A score of witnesses from Croatia and Hungary will be questioned during an investigation of former Croatian Deputy Prime Minister Damir Polancec, who has been remanded in 30-day investigative custody for his role in wrongdoings in the Podravka food company, Zagreb County Court investigating judge Kresimir Devcic said on Wednesday afternoon after issuing the detention order.
Devcic upheld the motion by the national anti-corruption investigative agency USKOK to remand the suspect in custody for fear that he might influence witnesses.
Polancec's lawyer Anto Nobilo told reporters that they would not appeal the detention order, adding that his client might be released earlier if all witnesses were interviewed.
Another suspect in the case, lawyer Zoran Markovic, has been released from police custody.
Markovic's lawyer, Rajko Coguric, expressed satisfaction with the ruling, and told the press that the entire procedure against his client had been launched seven months ago.
With regard to Markovic, the investigating judge said that witnesses were not playing a decisive role but documents collected by USKOK.
Polancec, the most senior former official who has been sent behind the bars, is suspected of abuse of office and of defrauding the Podravka company. The media speculate that the damage caused by Polancec and former managers of this Koprivnica-based company amounts to HRK 75 million.
Polancec, will join Zdravko Sestak, Podravka's former CEO, in Zagreb's Remetinec prison. Sestak has been in custody for more than five months. The other suspects in the case have been in the meantime released.

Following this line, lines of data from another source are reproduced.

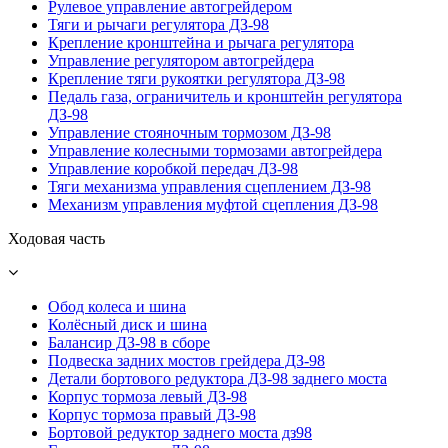
Рулевое управление автогрейдером
Тяги и рычаги регулятора ДЗ-98
Крепление кронштейна и рычага регулятора
Управление регулятором автогрейдера
Крепление тяги рукоятки регулятора ДЗ-98
Педаль газа, ограничитель и кронштейн регулятора
ДЗ-98
Управление стояночным тормозом ДЗ-98
Управление колесными тормозами автогрейдера
Управление коробкой передач ДЗ-98
Тяги механизма управления сцеплением ДЗ-98
Механизм управления муфтой сцепления ДЗ-98
Ходовая часть
Обод колеса и шина
Колёсный диск и шина
Балансир ДЗ-98 в сборе
Подвеска задних мостов грейдера ДЗ-98
Детали бортового редуктора ДЗ-98 заднего моста
Корпус тормоза левый ДЗ-98
Корпус тормоза правый ДЗ-98
Бортовой редуктор заднего моста дз98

Lawyer Zoran Markovic is the director of the Fima Ami company registered in Malta, to which the Fima company from Varazdin transferred a 10.6 percent stake in Podravka. One of Fima Ami's owners is Milan Horvat, who was arrested with five other people for alleged wrongdoing in Podravka in an anti-corruption operation in October last year.
According to the media, Markovic participated in negotiations on management rights in the Croatian oil company INA which Polancec conducted on behalf of the Croatian government. It is speculated that in exchange for control of management rights in INA, the Hungarian OTP bank used EUR 34 million deposited in it by the Hungarian oil company MOL to close a loan which Fima had taken from Merrill Lynch to buy 10.6 per cent of Podravka shares.
The police suspect Markovic of having incited Sestak to abuse his office while concluding agreements on the matter.